On 30 Apr 2009, at 13:30, Stathis Papaioannou wrote:

>
> 2009/4/30 Bruno Marchal <marc...@ulb.ac.be>:
>
>> This is essentially the problem discussed by Chalmers in "Does a Rock
>> Implement Every Finite-State Automaton"
>> at http://consc.net/papers/rock.html ,
>>
>> Yes. And I don't buy that argument. I will not insist because you  
>> did it
>> well in your last post. Also, if it was the case that rock implement
>> sophisticated computations, it would just add some measure on some
>> computations in the Universal Dovetailing. Also, a rock cannot be a
>> computational object: it is a projection of an infinity of  
>> computations when
>> we look at the rock at a level which would be below our common  
>> substitution
>> level. Eventually we will met the quantum vacuum (assuming comp  
>> implies QM,
>> as I think), and in some "parallel world" that vaccum will go  
>> through all
>> accessible states, but this is part of so many variate histories  
>> that they
>> interfere destructively and does not generate any classical history  
>> stable
>> relatively to any observer coupled with the rock.
>>
>>
>> and I think it's also the idea behind Maudlin's Olympia thought  
>> experiment
>> as well.
>>
>> Maudlin's Olympia, or the Movie Graph Argument are completely  
>> different.
>> Those are arguments showing that computationalism is incompatible  
>> with the
>> physical supervenience thesis. They show that consciousness are not  
>> related
>> to any physical activity at all. Together with UDA1-7, it shows  
>> that physics
>> has to be reduced to a theory of consciousness based on a purely
>> mathematical (even arithmetical) theory of computation, which  
>> exists by
>> Church Thesis.
>> The movie graph argument was originally only a tool for explaining  
>> how
>> difficult the mind-body problem is, once we assume mechanism.
>
> The Rock argument and the Olympia/ Movie Graph argument are
> diffferent, but they lead to the same conclusion if valid, namely that
> if computationalism is true then consciousness does not supervene on
> physical activity.

I don't see why. If the rock implement conscious computation, this  
would just enrich the domain measure.



> Putnam and Searle use the Rock argument to suggest
> that computationalism is false: they consider it absurd that any
> conscious computation supervenes on any physical activity (or
> equivalently no physical activity, since at one extreme the Rock
> argument allows that any computation is implemented by the null
> state).

?


> Chalmers tries to rescue computationalism in the paper cited
> by arguing that the Rock argument is not valid.

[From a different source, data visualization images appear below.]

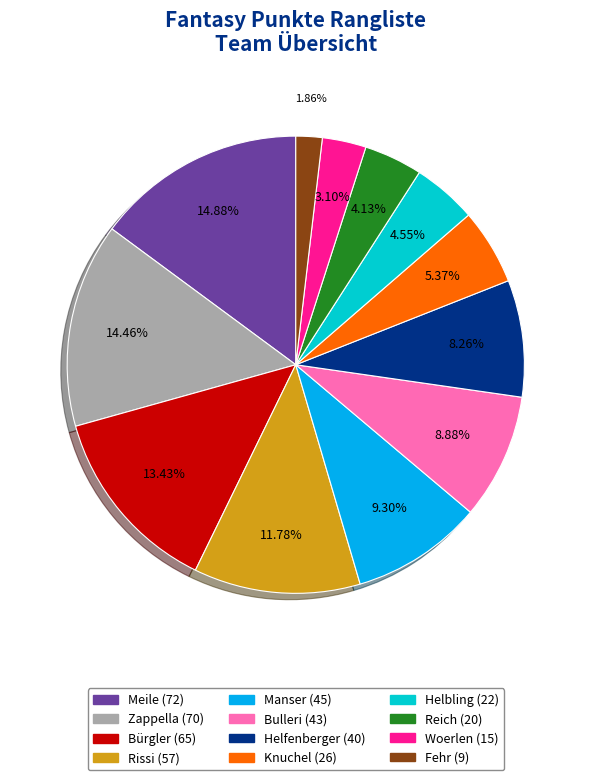

Which category has the smallest portion of the pie?

Fehr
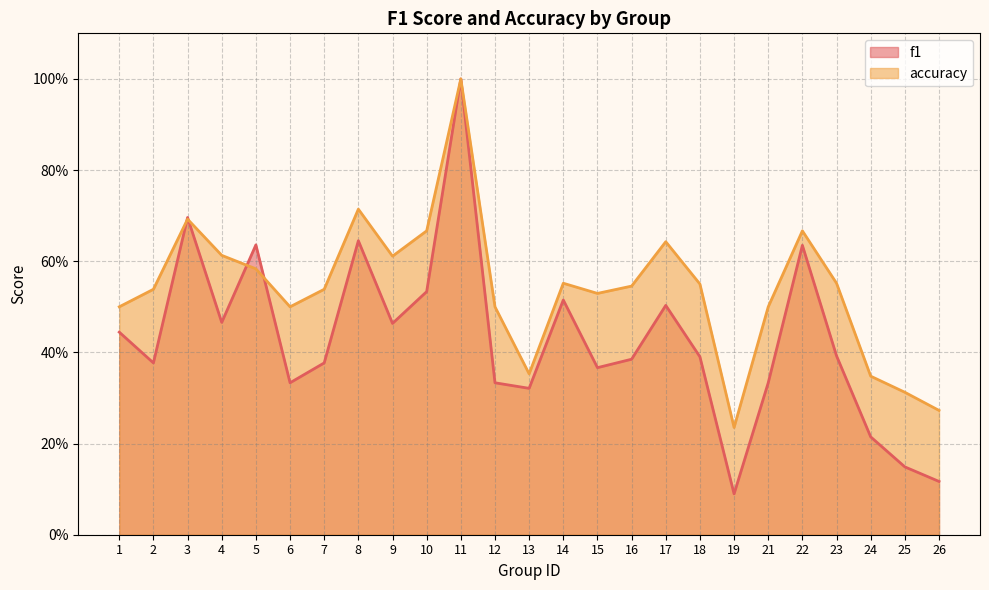

What is the sum of all f1 values?

10.7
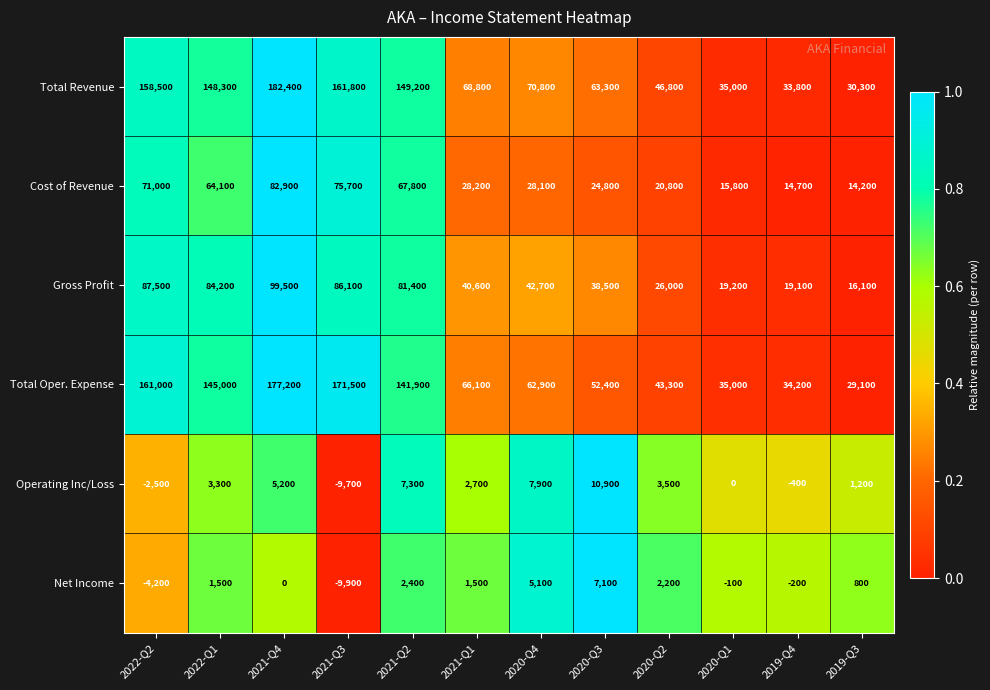

At which category is the sum across all series the highest?

2021-Q4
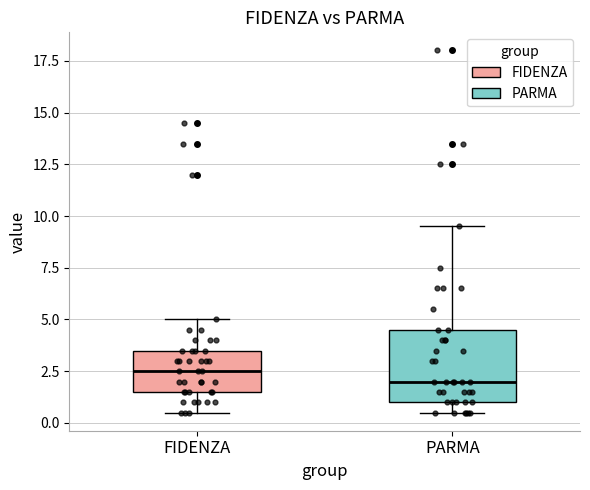

Reading left to right, transcribe this box plot: for each box, give where its median line is, the range the box spans, and where its two whiskers end, as read against the y-axis. The values are not printed on the chart, so give them approximately, as read against the axis.

FIDENZA: median 2.5, box 1.5 to 3.5, whiskers 0.5 to 5.0
PARMA: median 2.0, box 1.0 to 4.5, whiskers 0.5 to 9.5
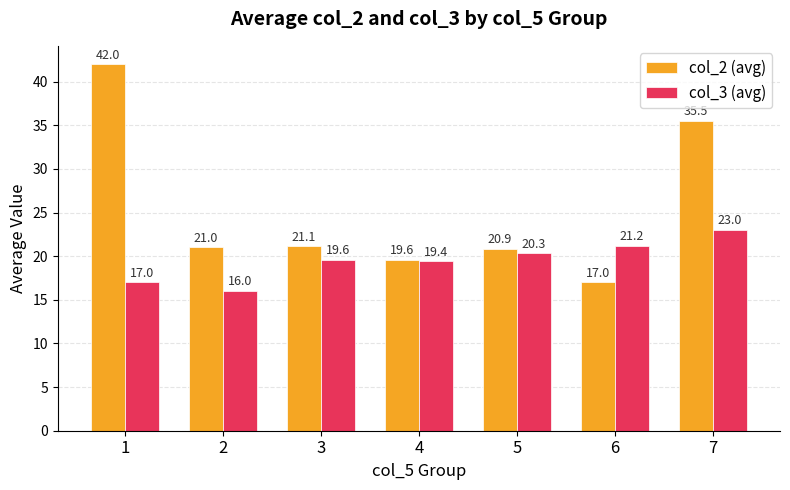

What is the difference between the col_3 (avg) values at 7 and 5?

2.7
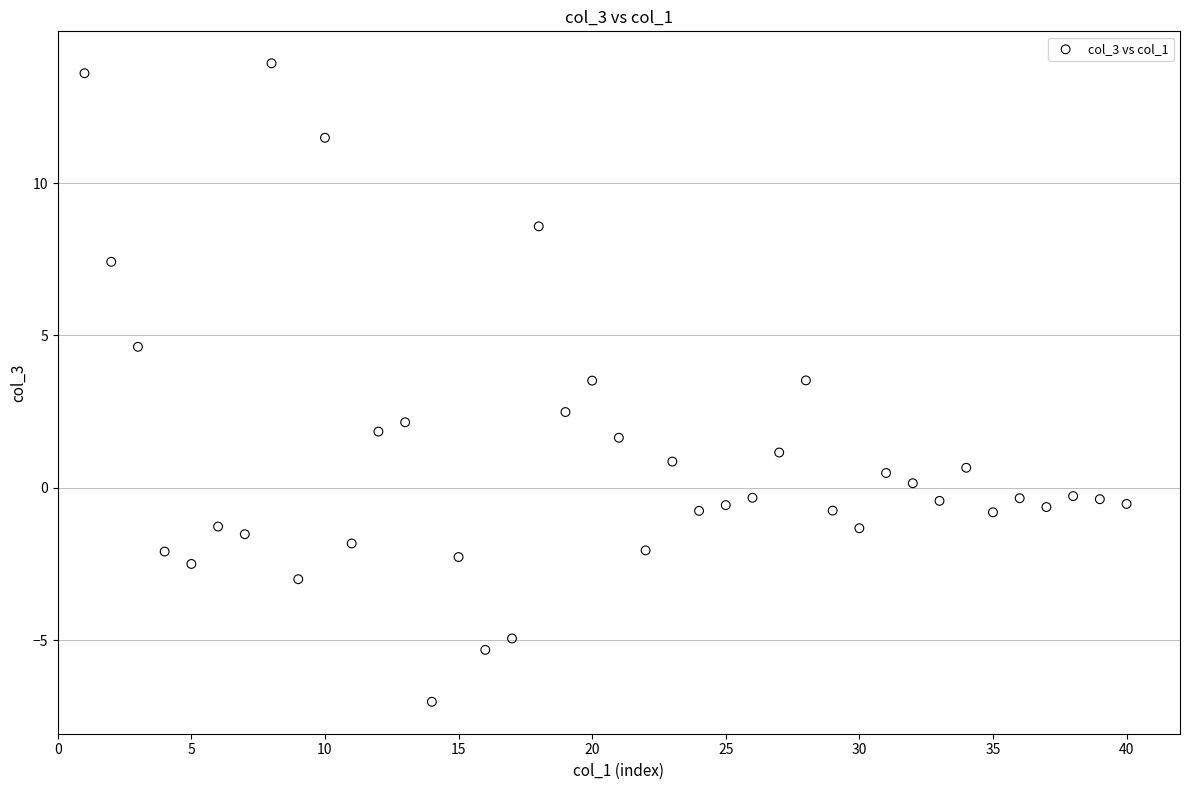

What is the range of X values (max minus min)?

39.0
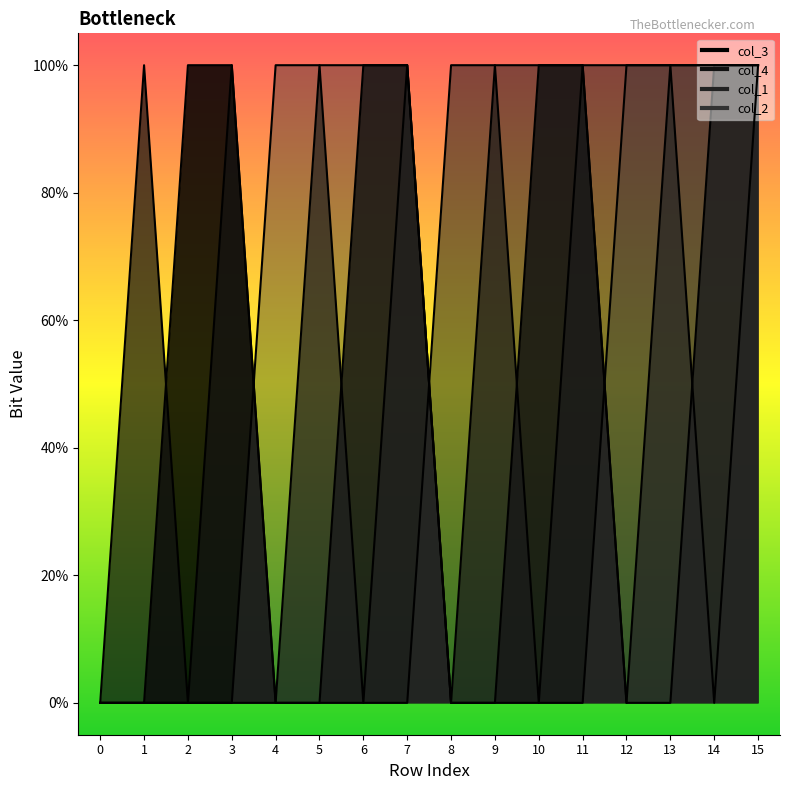

Rank the categories by col_1 value from lowest to highest.

0, 1, 2, 3, 4, 5, 6, 7, 8, 9, 10, 11, 12, 13, 14, 15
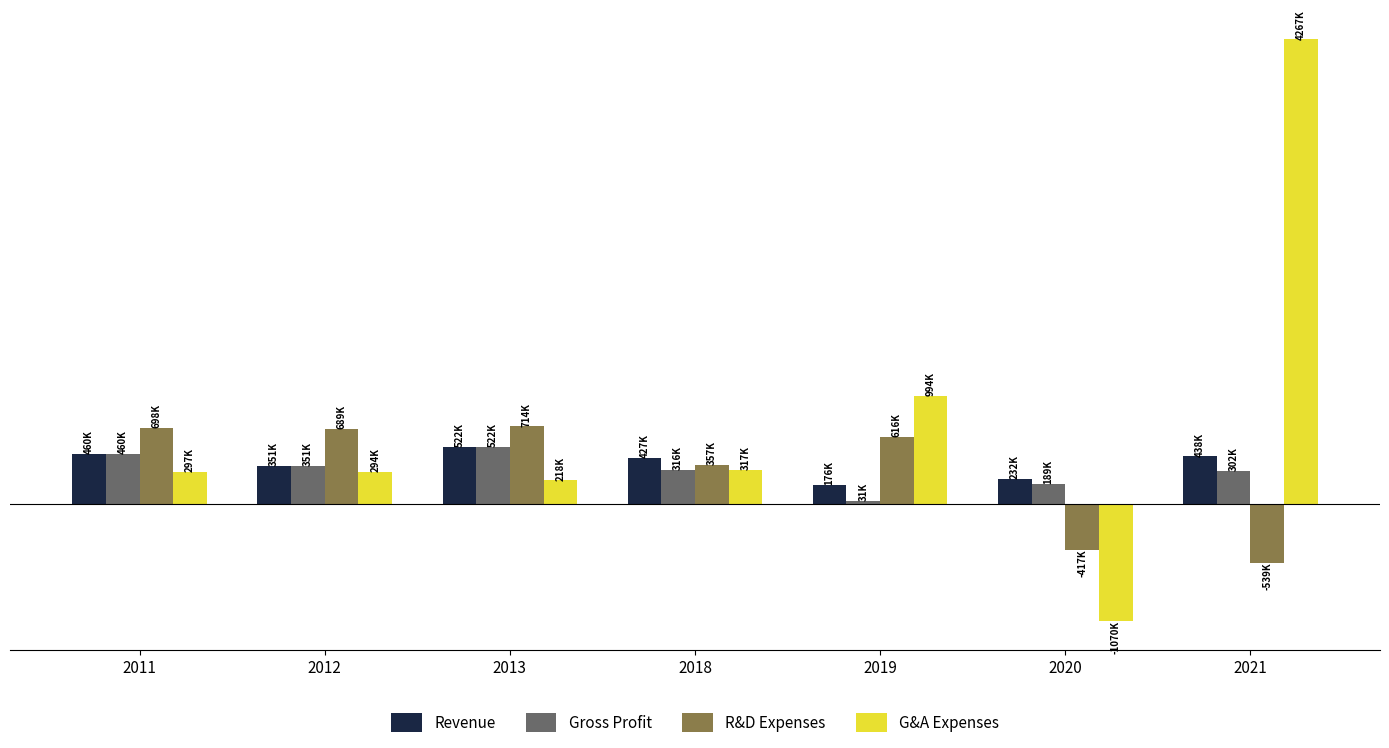

List the series in order of their peak value, lowest first.

Revenue, Gross Profit, R&D Expenses, G&A Expenses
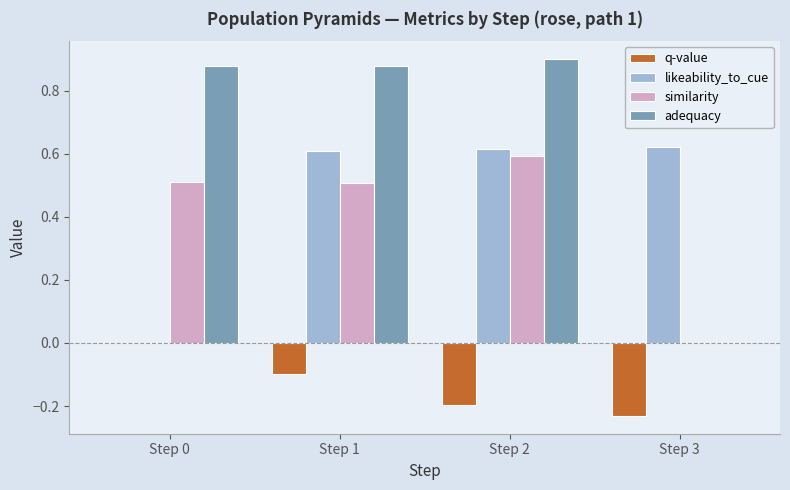

What is the sum of all similarity values?

1.6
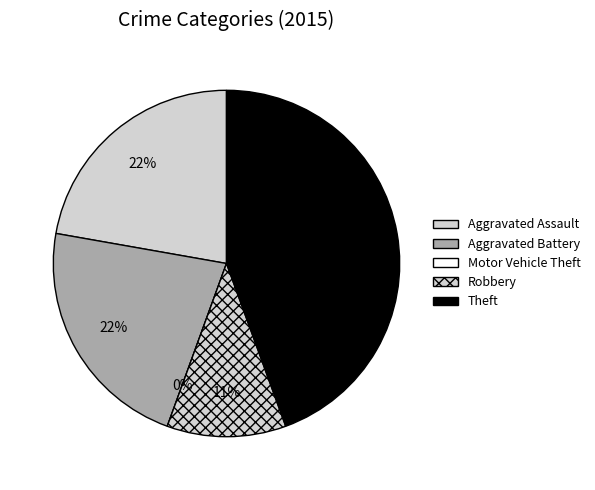

What is the ratio of the value at Aggravated Assault to the value at Theft?

0.5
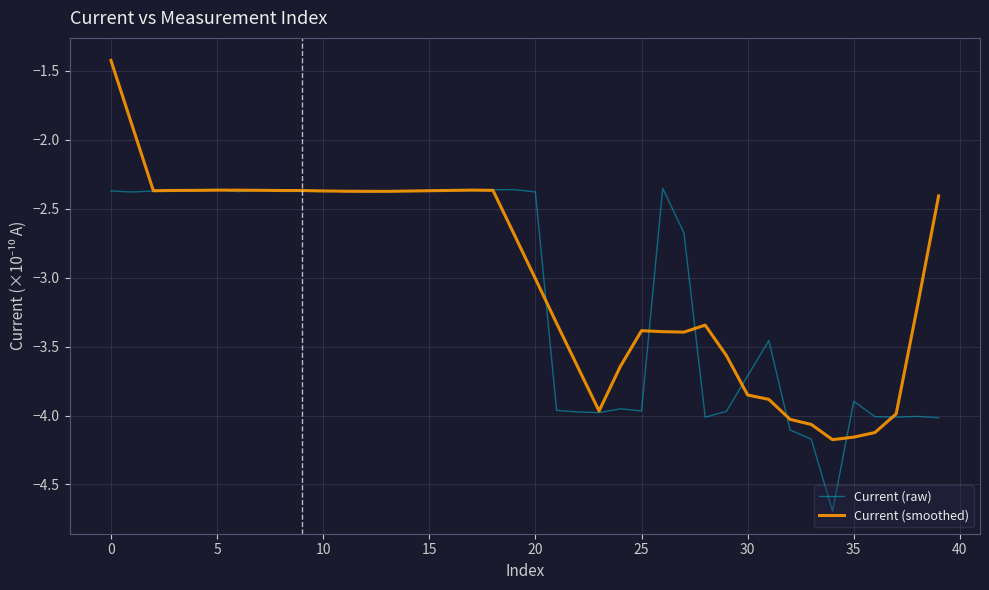

What is the highest value of the Current (smoothed) series?

-1.4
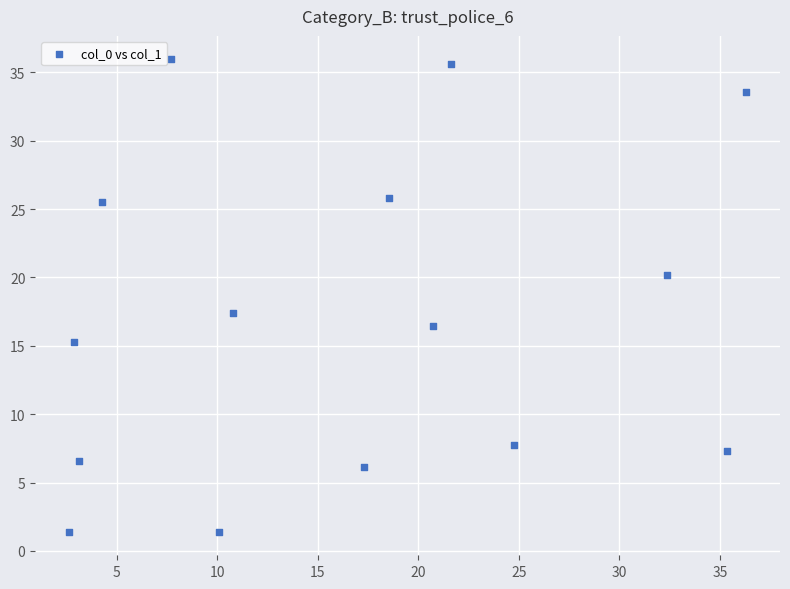

What Y value in the scatter plot is closest to 18?

17.4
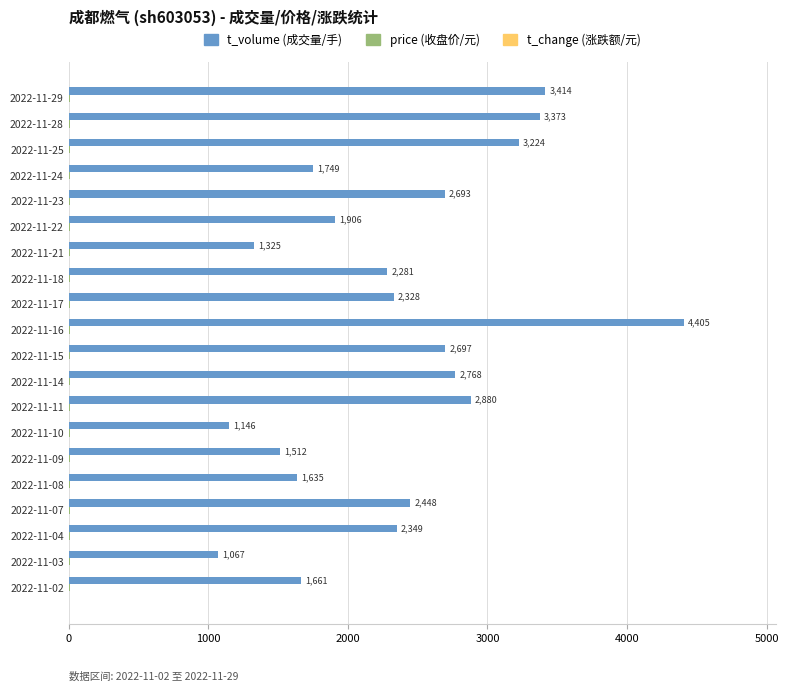

At which category is the sum across all series the highest?

2022-11-16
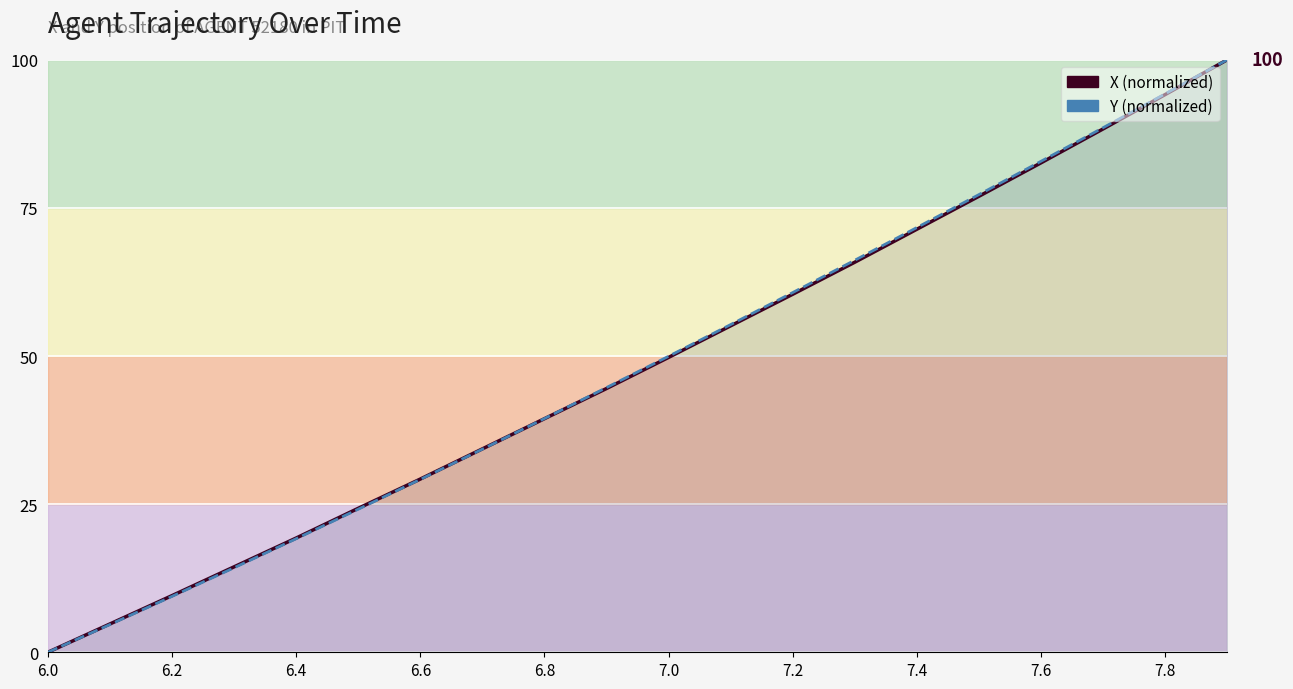

How many values in X (normalized) are above zero?

19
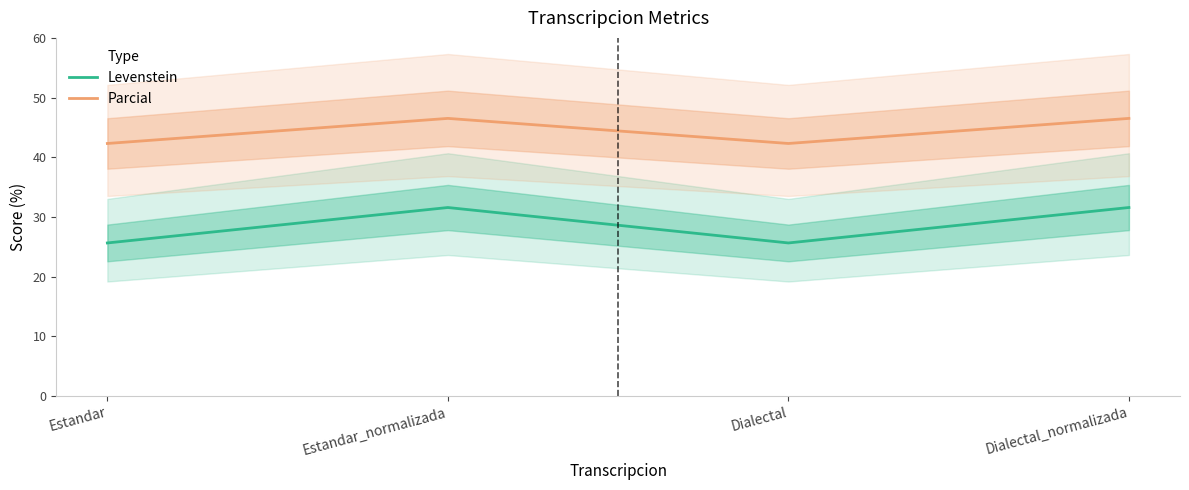

What are all the series names shown in the legend?

Levenstein, Parcial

He tries to rescue "materialist computationalism". But this exactly  
what Olympia/movie-graph does not allow.
I guess this is also why Chalmers defends dualism, even for quantum  
mechanics without collapse.
When I met Chalmers he told me he stops at UDA step 3 (and left the  
room without much explanation). Some of its more recent writing  
indicates that he has perhaps change its mind, I dunno.